--- DESCRIPTION OF THE TASK ---
Nothing but the records, transcribed verbatim and stripped of images, should appear in the answer.

--- INPUT DATA ---
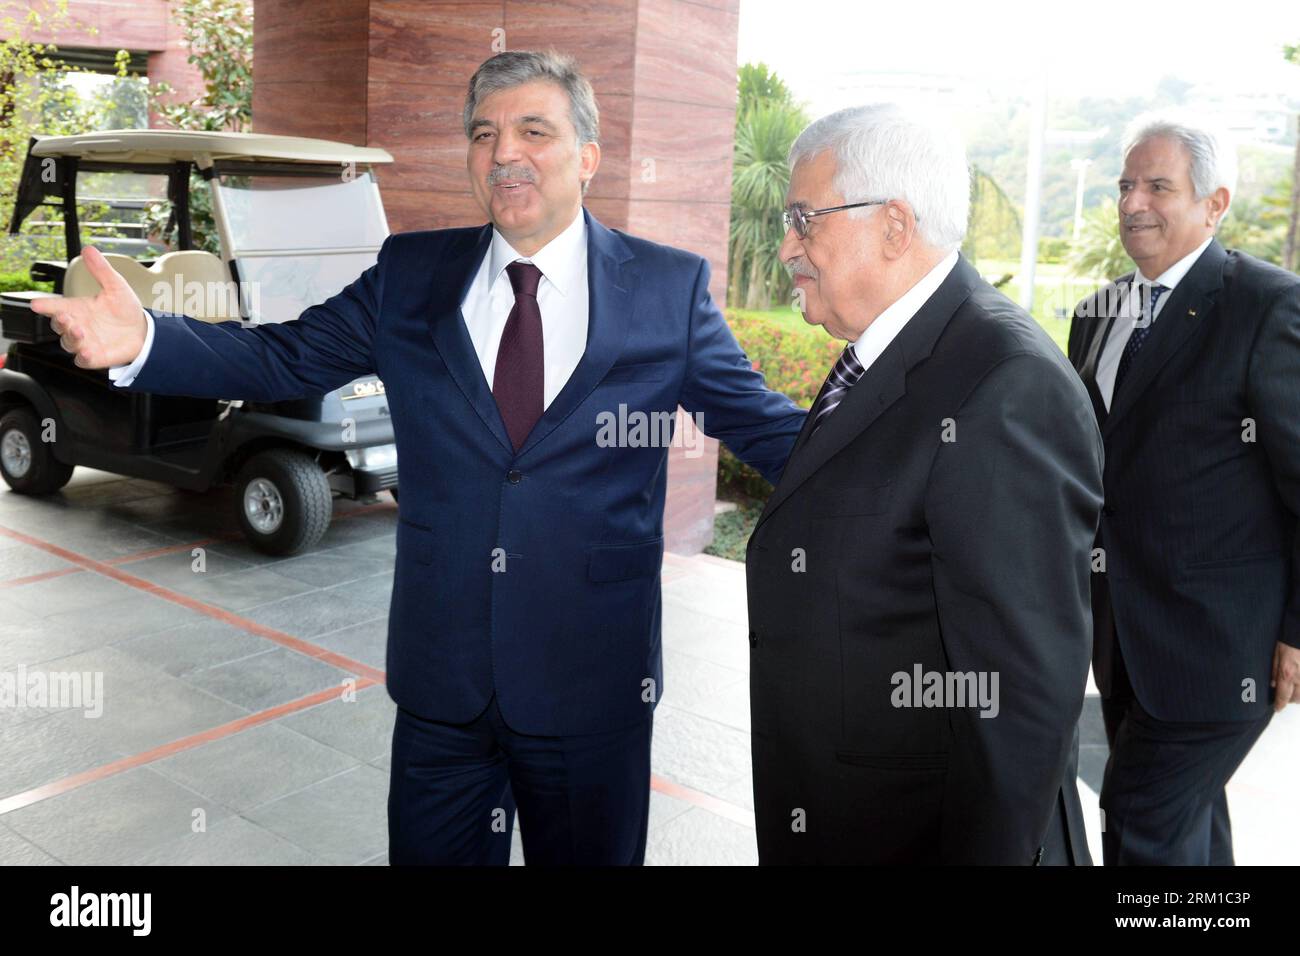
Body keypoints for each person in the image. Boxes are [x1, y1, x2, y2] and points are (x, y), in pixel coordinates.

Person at [33, 50, 806, 865]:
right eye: (484, 134)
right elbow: (282, 359)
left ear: (587, 156)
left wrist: (904, 471)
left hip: (593, 681)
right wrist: (146, 341)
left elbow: (765, 428)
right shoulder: (412, 274)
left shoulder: (666, 288)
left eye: (533, 131)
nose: (505, 152)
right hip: (446, 684)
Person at [746, 103, 1102, 864]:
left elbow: (1018, 704)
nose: (787, 246)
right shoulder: (887, 351)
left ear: (895, 226)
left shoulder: (1005, 386)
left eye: (806, 220)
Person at [1067, 112, 1300, 865]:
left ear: (1215, 202)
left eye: (1159, 186)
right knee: (1190, 825)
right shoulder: (1094, 316)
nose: (1134, 201)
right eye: (1127, 184)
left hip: (1223, 650)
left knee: (1137, 815)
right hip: (1126, 639)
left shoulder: (1267, 306)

--- EXERCISE RESULT ---
Body keypoints for each person in the image. Boxes are [x1, y1, x2, y2] and points are (x, y), in pixel coordinates.

Person at [33, 50, 806, 865]:
right eye: (484, 134)
right elbow: (282, 359)
left ear: (587, 156)
left wrist: (904, 471)
left hip: (593, 681)
right wrist: (146, 341)
left elbow: (765, 428)
right shoulder: (412, 274)
left shoulder: (666, 288)
left eye: (533, 131)
nose: (505, 152)
right hip: (446, 684)
Person at [746, 103, 1102, 864]:
left elbow: (1018, 704)
nose: (787, 246)
right shoulder: (887, 351)
left ear: (895, 226)
left shoulder: (1005, 386)
left eye: (806, 220)
Person at [1067, 112, 1300, 865]:
left ear: (1215, 202)
left eye: (1159, 186)
right knee: (1190, 825)
right shoulder: (1094, 316)
nose: (1134, 201)
right eye: (1127, 184)
left hip: (1223, 650)
left knee: (1137, 815)
right hip: (1126, 639)
left shoulder: (1267, 306)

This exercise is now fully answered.